● Your objective
For every line in the material below that holds "pixels", report the line.

● Task material

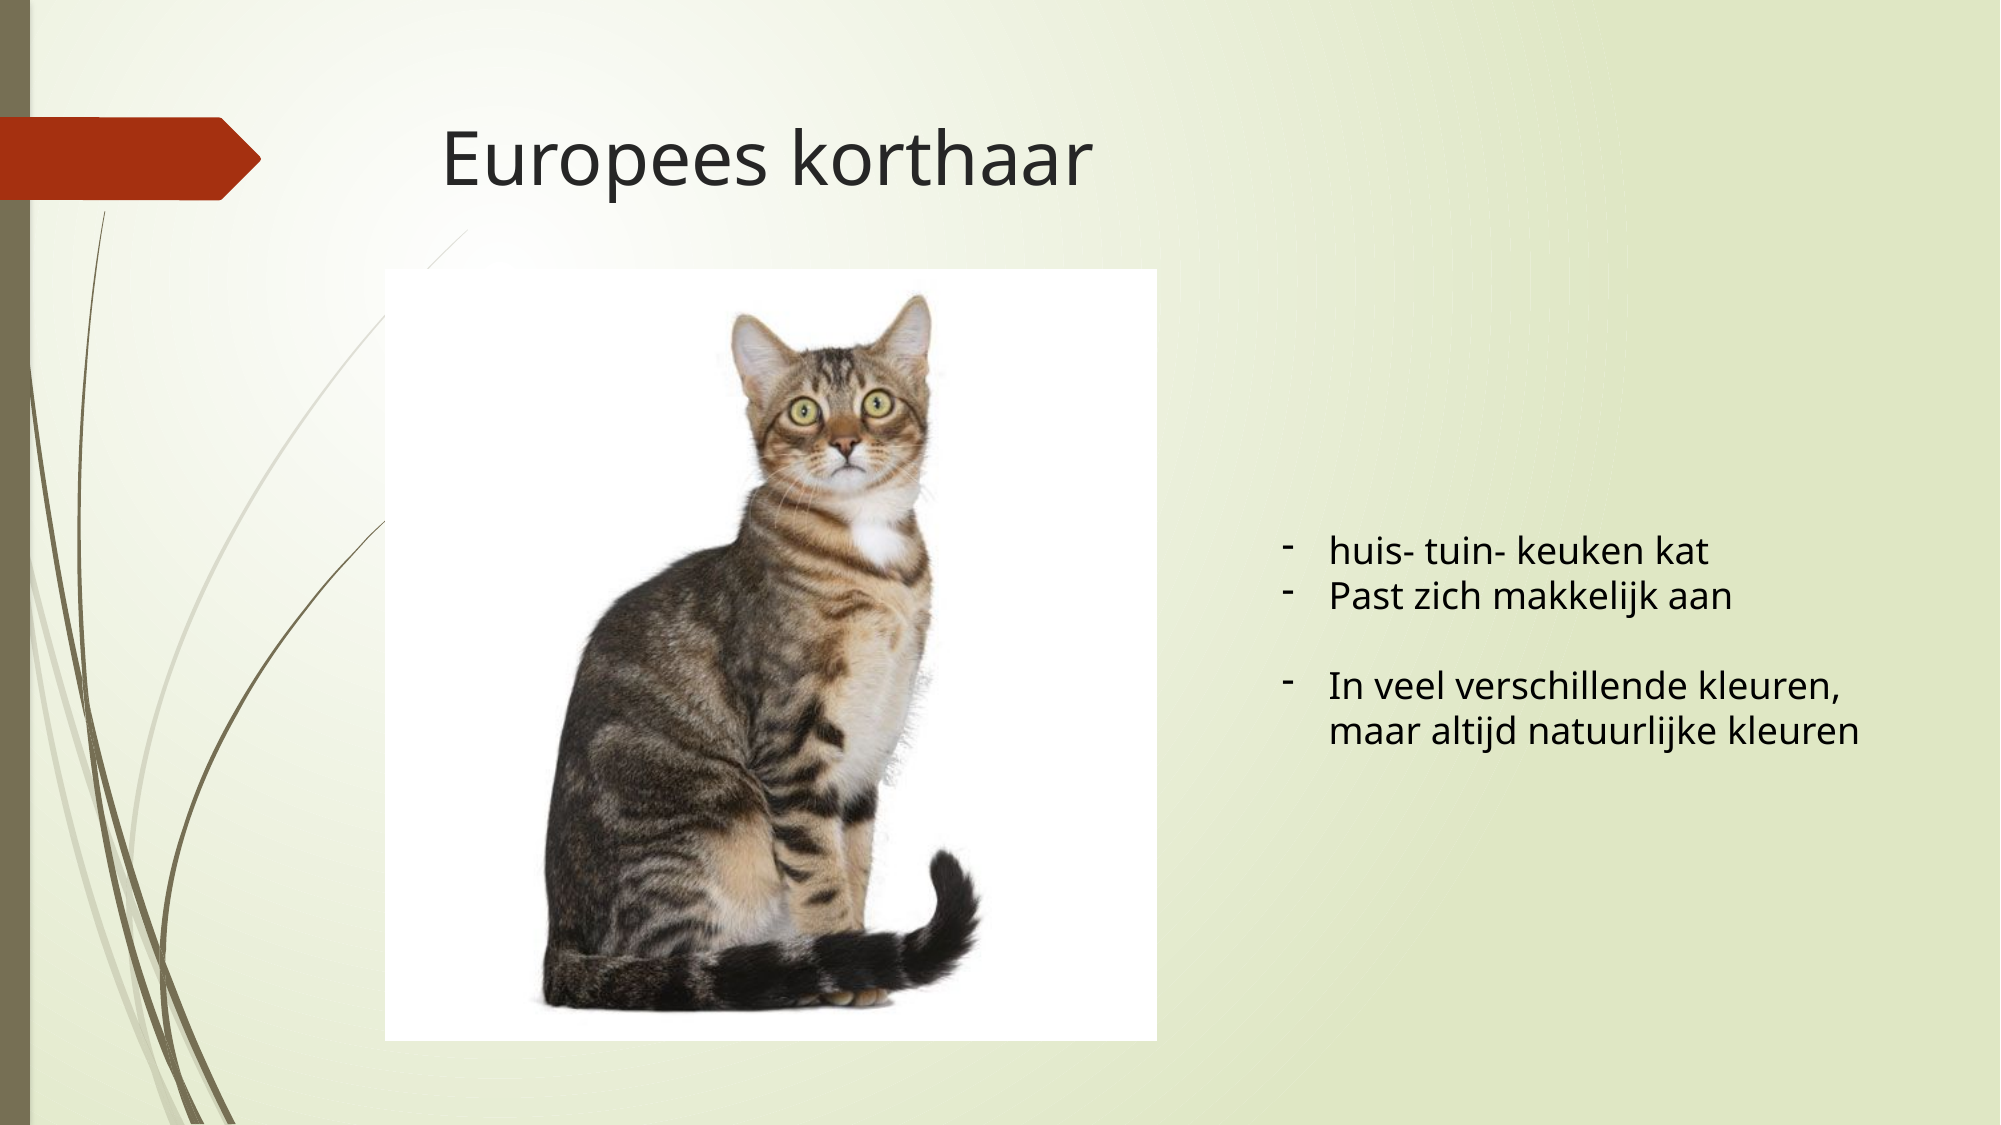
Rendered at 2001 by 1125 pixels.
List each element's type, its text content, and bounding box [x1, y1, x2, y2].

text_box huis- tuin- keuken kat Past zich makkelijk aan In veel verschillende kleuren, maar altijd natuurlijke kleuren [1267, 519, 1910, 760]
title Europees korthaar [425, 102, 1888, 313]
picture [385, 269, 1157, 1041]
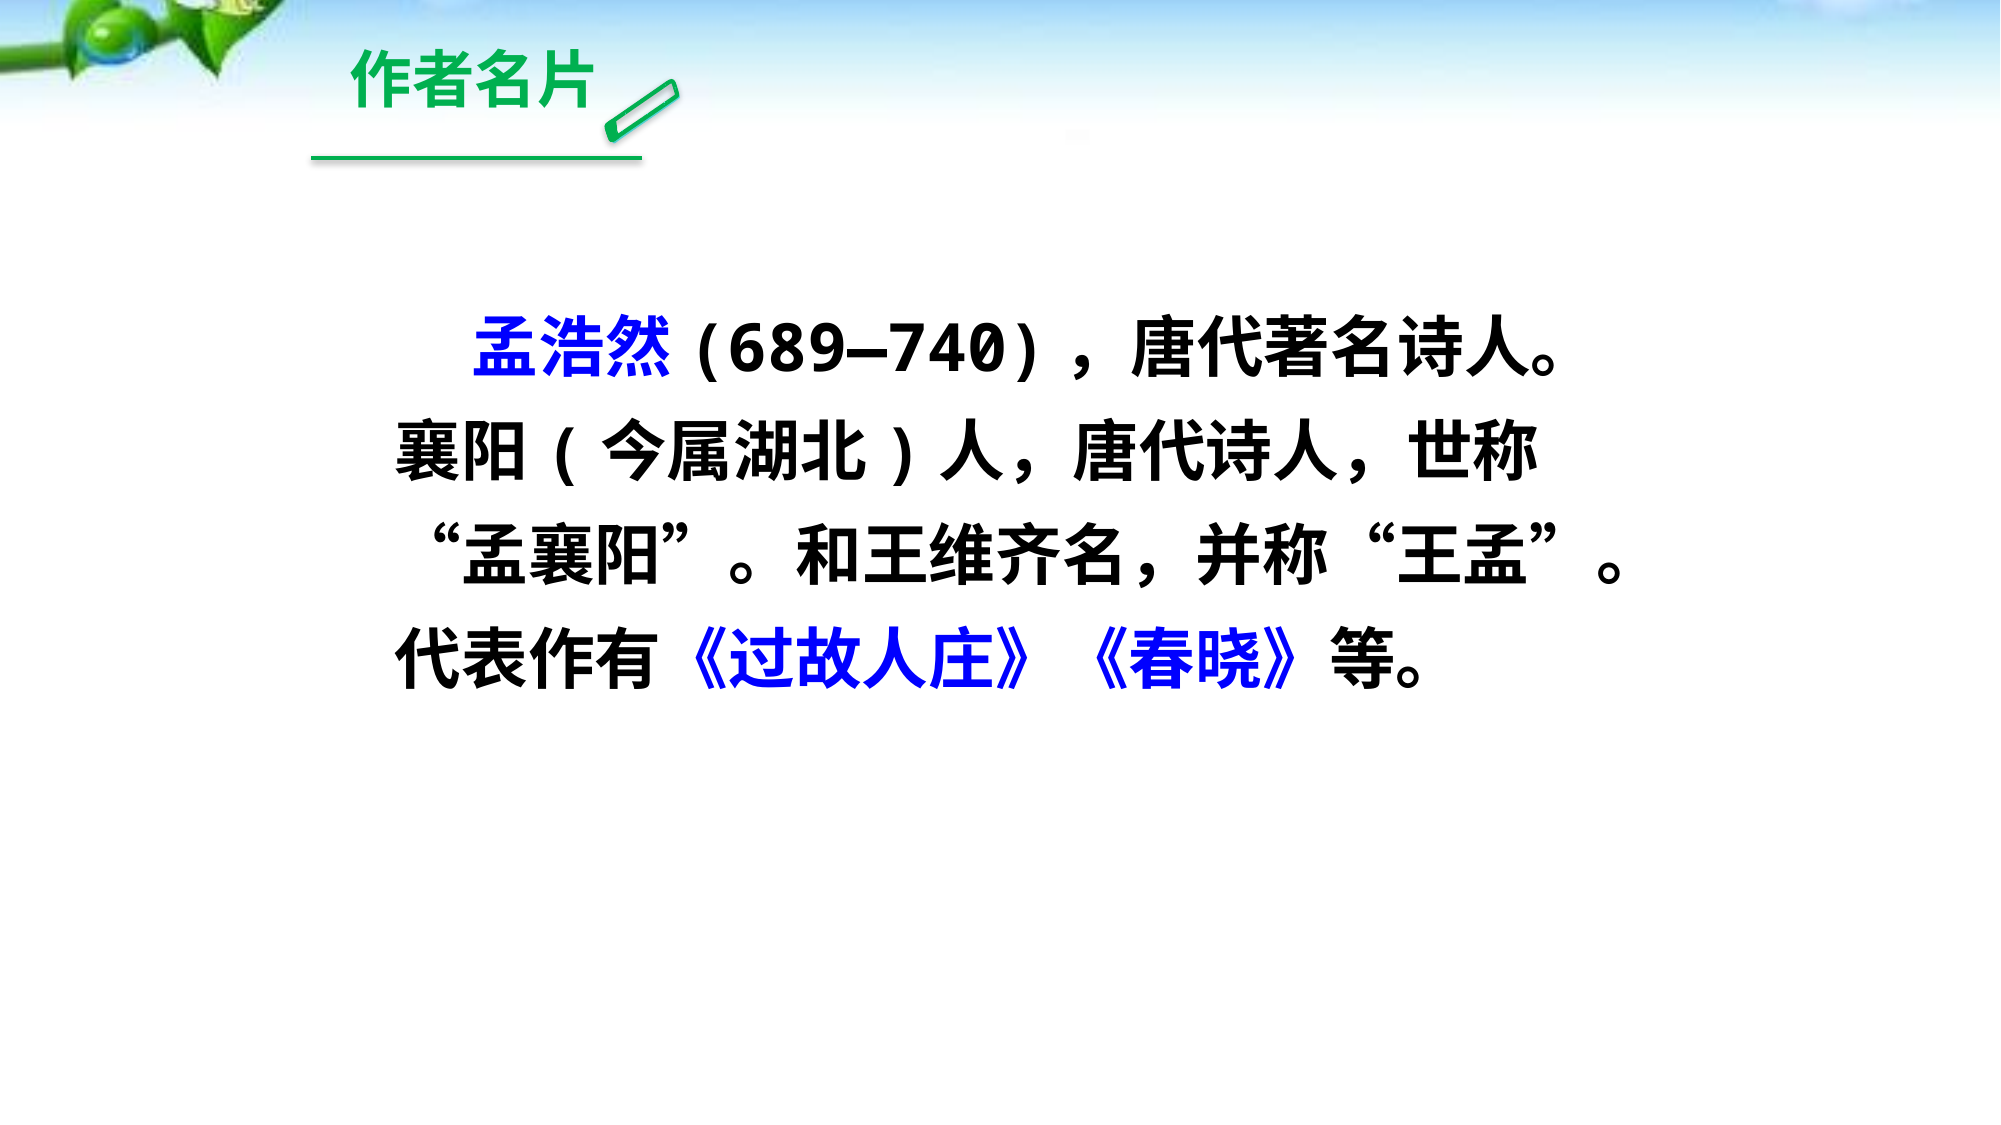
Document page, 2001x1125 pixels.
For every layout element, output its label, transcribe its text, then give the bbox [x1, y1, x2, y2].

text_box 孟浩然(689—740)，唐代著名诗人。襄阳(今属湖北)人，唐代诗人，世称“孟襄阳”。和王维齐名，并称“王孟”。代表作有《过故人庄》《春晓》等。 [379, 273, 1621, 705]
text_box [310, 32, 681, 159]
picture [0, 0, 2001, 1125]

● Solution to this exercise
Rendered at 2001 by 1125 pixels.
Document page, 2001x1125 pixels.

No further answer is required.